"""
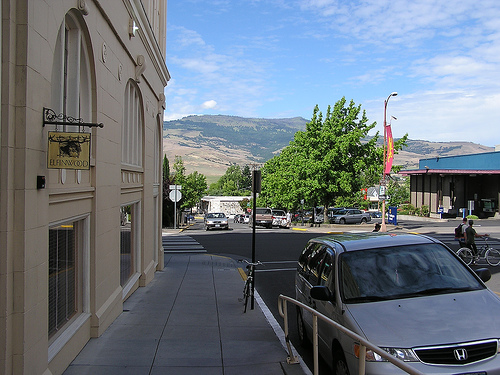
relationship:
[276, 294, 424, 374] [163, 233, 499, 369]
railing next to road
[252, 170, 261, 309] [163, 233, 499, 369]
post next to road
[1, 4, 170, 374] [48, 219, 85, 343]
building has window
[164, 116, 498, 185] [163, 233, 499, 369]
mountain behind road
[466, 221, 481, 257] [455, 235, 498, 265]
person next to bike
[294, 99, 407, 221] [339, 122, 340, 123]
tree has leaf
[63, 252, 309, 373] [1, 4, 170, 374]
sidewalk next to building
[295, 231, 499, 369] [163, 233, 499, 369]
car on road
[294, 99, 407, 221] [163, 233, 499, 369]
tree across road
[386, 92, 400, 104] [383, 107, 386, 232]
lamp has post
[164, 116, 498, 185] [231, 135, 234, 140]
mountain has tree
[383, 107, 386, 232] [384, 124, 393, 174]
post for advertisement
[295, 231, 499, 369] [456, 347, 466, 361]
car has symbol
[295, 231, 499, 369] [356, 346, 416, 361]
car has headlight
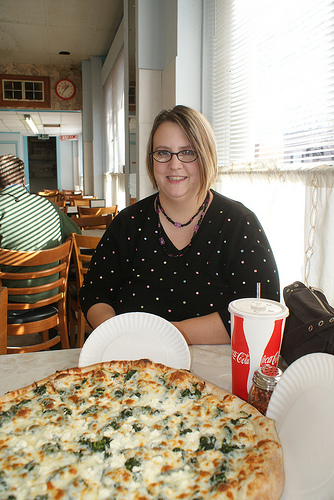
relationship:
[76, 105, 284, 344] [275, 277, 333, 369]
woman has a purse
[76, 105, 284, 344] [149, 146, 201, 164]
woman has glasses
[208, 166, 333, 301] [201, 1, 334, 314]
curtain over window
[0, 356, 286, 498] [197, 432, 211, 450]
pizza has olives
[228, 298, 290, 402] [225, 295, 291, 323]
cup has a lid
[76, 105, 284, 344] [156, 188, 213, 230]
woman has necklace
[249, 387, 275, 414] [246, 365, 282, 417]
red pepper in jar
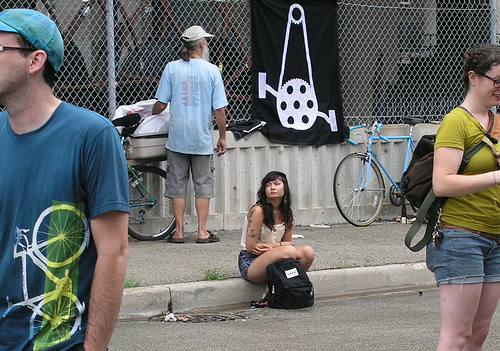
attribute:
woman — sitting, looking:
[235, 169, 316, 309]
"""
"""
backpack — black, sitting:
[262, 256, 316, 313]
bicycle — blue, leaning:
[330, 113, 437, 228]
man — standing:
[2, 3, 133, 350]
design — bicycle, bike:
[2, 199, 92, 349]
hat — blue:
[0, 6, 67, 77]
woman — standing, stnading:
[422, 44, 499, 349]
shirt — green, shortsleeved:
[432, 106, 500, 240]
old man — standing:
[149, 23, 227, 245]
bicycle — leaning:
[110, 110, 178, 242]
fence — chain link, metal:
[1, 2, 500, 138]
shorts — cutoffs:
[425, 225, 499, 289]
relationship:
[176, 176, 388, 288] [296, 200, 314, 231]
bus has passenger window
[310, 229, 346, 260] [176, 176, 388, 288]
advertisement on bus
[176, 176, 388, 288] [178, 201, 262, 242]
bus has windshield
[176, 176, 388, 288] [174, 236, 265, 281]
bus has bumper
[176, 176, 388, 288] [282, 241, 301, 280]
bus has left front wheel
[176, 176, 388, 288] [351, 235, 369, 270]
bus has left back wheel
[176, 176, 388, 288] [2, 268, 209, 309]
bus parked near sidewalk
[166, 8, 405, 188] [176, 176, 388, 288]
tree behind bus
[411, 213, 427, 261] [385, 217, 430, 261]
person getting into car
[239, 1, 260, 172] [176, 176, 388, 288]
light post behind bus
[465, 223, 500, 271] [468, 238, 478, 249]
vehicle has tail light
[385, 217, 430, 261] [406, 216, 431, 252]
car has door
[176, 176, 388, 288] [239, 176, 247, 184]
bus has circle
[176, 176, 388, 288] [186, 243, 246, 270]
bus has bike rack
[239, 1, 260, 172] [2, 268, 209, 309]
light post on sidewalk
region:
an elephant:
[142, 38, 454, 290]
"""
"""
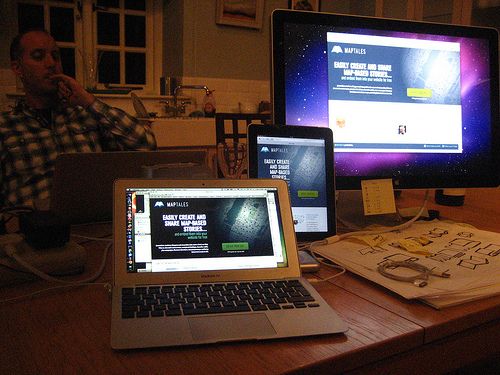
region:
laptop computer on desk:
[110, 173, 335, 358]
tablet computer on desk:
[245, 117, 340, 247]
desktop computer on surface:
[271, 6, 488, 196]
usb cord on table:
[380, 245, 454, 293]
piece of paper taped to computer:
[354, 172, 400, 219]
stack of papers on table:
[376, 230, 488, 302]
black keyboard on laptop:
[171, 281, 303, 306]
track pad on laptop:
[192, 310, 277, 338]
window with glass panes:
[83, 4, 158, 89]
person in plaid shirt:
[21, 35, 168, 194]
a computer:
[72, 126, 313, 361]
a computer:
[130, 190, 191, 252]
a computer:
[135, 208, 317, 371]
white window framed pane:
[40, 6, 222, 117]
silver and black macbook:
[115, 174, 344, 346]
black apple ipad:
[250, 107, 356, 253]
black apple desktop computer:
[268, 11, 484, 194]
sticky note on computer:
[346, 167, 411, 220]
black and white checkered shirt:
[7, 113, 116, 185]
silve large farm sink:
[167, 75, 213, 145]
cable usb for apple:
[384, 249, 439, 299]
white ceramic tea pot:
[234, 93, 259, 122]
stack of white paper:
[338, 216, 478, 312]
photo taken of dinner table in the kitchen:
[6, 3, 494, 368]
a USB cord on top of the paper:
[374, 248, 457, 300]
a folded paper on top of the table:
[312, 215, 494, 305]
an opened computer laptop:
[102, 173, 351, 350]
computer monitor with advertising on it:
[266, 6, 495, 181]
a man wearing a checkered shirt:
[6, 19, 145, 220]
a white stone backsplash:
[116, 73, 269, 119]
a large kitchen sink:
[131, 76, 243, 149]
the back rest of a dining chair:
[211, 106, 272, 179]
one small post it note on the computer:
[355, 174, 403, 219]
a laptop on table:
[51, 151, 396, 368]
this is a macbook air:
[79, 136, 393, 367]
"""
- Task details -
Rewrite the part of the records that opens with the line containing "[383, 107, 386, 232] [384, 124, 393, 174]" and closes with the line containing "red pepper in jar", replacing "relationship" with "relation" and keeping everything else the same. Leave the pictures out of your answer.

- Solution for this exercise -
[383, 107, 386, 232] [384, 124, 393, 174]
post for advertisement
[295, 231, 499, 369] [456, 347, 466, 361]
car has symbol
[295, 231, 499, 369] [356, 346, 416, 361]
car has headlight
relation:
[76, 105, 284, 344] [275, 277, 333, 369]
woman has a purse
[76, 105, 284, 344] [149, 146, 201, 164]
woman has glasses
[208, 166, 333, 301] [201, 1, 334, 314]
curtain over window
[0, 356, 286, 498] [197, 432, 211, 450]
pizza has olives
[228, 298, 290, 402] [225, 295, 291, 323]
cup has a lid
[76, 105, 284, 344] [156, 188, 213, 230]
woman has necklace
[249, 387, 275, 414] [246, 365, 282, 417]
red pepper in jar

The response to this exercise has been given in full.